§ **Assignment 1**
Can you rewrite the Ruby performance thread starting with "It’s faster since" and going on through "though I think.", with "diddlage" replaced by "overhead"?
§ **Assignment 2**
What comes next in the Ruby performance thread? Continue it from where it stops.

There’s a bit of a slowdown, but note that in your “fast” algo, the
stream is never closed, since IO#gets never throws EOFError. Do `ri
IO#gets’ for the method’s documentation. :slight_smile:

Another speedup: replace:

w.split(//).uniq.size == 11

with:

w !~ /(.).*\1/

It’s faster since there’s less intermediate diddlage, but
theoretically it shouldn’t scale as well. You’d have to increase your
“11” quite a lot to notice it though I think.

More shell dump.


g@crash:~/tmp$ cat read-one.rb
File.open(“words”) { |f|
while w = f.gets
puts w if w.size==11 && w.split(//).uniq.size == 11
end
}
g@crash:~/tmp$ /usr/bin/time ruby read-one.rb > out-one
2.54user 0.02system 0:02.57elapsed 99%CPU (0avgtext+0avgdata
0maxresident)k
0inputs+0outputs (0major+548minor)pagefaults 0swaps
g@crash:~/tmp$ /usr/bin/time ruby read-one.rb > out-one
2.54user 0.01system 0:02.56elapsed 99%CPU (0avgtext+0avgdata
0maxresident)k
0inputs+0outputs (0major+548minor)pagefaults 0swaps
g@crash:~/tmp$ /usr/bin/time ruby read-one.rb > out-one
2.55user 0.01system 0:02.58elapsed 99%CPU (0avgtext+0avgdata
0maxresident)k
0inputs+0outputs (0major+548minor)pagefaults 0swaps
g@crash:~/tmp$ cat read-two.rb
File.open(“words”) { |f|
while w = f.gets
puts w if w.size==11 && w !~ /(.).*\1/
end
}
g@crash:~/tmp$ /usr/bin/time ruby read-two.rb > out-two
1.23user 0.01system 0:01.25elapsed 99%CPU (0avgtext+0avgdata
0maxresident)k
0inputs+0outputs (0major+713minor)pagefaults 0swaps
g@crash:~/tmp$ /usr/bin/time ruby read-two.rb > out-two
1.27user 0.01system 0:01.29elapsed 99%CPU (0avgtext+0avgdata
0maxresident)k
0inputs+0outputs (0major+713minor)pagefaults 0swaps
g@crash:~/tmp$ /usr/bin/time ruby read-two.rb > out-two
1.27user 0.02system 0:01.30elapsed 99%CPU (0avgtext+0avgdata
0maxresident)k
0inputs+0outputs (0major+713minor)pagefaults 0swaps
g@crash:~/tmp$
g@crash:~/tmp$
g@crash:~/tmp$ diff out-one out-two
g@crash:~/tmp$


#9

Hi –

On Sat, 11 Mar 2006, removed_email_address@domain.invalid wrote:

is even better. Understanding this is what David Black called a
‘Ruby right of passage’. At least I think it was David who said that
recently. I’m too lazy to google for the reference at the moment.

You’re right but spelled rite wrong, Wright :slight_smile:

David


David A. Black (removed_email_address@domain.invalid)
Ruby Power and Light, LLC (http://www.rubypowerandlight.com)

§ **Source information**

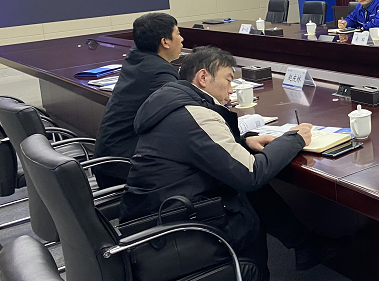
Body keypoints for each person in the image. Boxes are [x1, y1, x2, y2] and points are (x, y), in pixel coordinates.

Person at [119, 46, 342, 279]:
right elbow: (251, 174)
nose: (231, 88)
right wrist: (295, 139)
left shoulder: (170, 102)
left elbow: (198, 150)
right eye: (228, 79)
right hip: (180, 230)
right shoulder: (195, 114)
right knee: (249, 195)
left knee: (252, 191)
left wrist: (244, 143)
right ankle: (286, 253)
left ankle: (304, 245)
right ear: (203, 77)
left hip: (155, 215)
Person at [93, 12, 183, 188]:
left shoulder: (136, 58)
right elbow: (183, 112)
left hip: (107, 159)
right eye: (178, 33)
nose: (182, 39)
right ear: (165, 42)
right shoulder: (160, 72)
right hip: (124, 169)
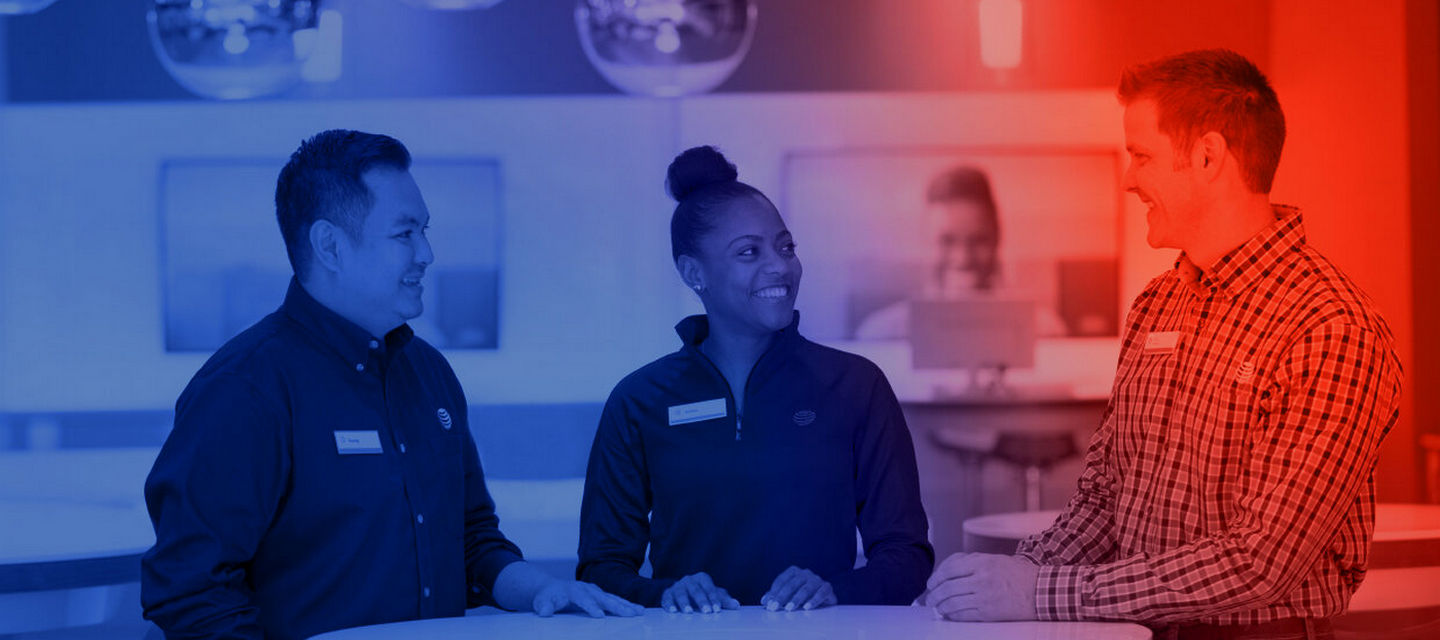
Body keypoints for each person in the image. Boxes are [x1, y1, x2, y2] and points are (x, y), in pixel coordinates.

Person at [923, 49, 1403, 639]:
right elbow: (1105, 498)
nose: (1129, 179)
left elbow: (1262, 562)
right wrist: (1016, 572)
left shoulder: (1331, 327)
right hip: (1129, 629)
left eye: (1141, 156)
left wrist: (1040, 591)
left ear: (1207, 155)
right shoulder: (1157, 303)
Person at [141, 130, 642, 640]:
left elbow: (471, 540)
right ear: (331, 246)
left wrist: (540, 590)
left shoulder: (429, 374)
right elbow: (193, 593)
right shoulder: (245, 388)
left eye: (425, 231)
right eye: (405, 234)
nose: (427, 253)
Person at [578, 146, 934, 614]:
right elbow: (601, 569)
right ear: (693, 273)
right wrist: (665, 594)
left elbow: (907, 557)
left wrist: (837, 590)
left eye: (786, 247)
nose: (780, 266)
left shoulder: (856, 386)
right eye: (749, 252)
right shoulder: (639, 400)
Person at [853, 165, 1066, 341]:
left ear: (997, 238)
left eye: (979, 241)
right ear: (925, 240)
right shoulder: (881, 335)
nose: (963, 258)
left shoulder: (1044, 331)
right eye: (947, 241)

§ **Task answer 1**
It’s faster since there’s less intermediate overhead, but
theoretically it shouldn’t scale as well. You’d have to increase your
“11” quite a lot to notice it though I think.

§ **Task answer 2**
“Ruby for Rails” chapters now available
from Manning Early Access Program! http://www.manning.com/books/black


#10

Hi,

From: “Mark Devlin” removed_email_address@domain.invalid

Solely for my own amusement, since I’m still trying teach myself Ruby…

File.open("./words").read.split.collect! {|x| x if x.length == 10 &&
x.split(//).uniq! == nil}.compact!.each {|x| puts x }

One detail here is the file handle is not being closed. A few
alternatives
that close the file:

open with block

File.open("./words"){|f| f.read.split.collect! {|x| x if x.length == 10
&& x.split(//).uniq! == nil}.compact.each {|x| puts x } }

File.read method

File.read("./words").split.collect! {|x| x if x.length == 10 &&
x.split(//).uniq! == nil}.compact.each {|x| puts x }

IO.readlines method

IO.readlines("./words").collect! {|x| x if x.length == 11 &&
x.split(//).uniq! == nil}.compact.each {|x| puts x }

Note, used length 11 because readlines keeps linefeeds; also changed all
to
non-bang form of compact, as compact! would return nil if it didn’t do
any work.
(I.e. if all words in the input satisfied the criteria, collect! would
have returned
nil, and we’d have gotten a NoMethodError: undefined method `each’ for
nil:NilClass.)

Regards,

Bill


#11

George O. wrote:

Another speedup: replace:

w.split(//).uniq.size == 11

with:

w !~ /(.).*\1/

It’s faster since there’s less intermediate diddlage, but
theoretically it shouldn’t scale as well. You’d have to increase your
“11” quite a lot to notice it though I think.

George:
Much thanks, I think that you’ve proved what I suspected, that Ruby is
counting the time wrong with the profile (ruby -r profile script.rb) as
when I subtract the profile time for the File.open block it’s only a bit
slower than the faster call. I appreciate all the help and will try to
ask a more difficult question next time.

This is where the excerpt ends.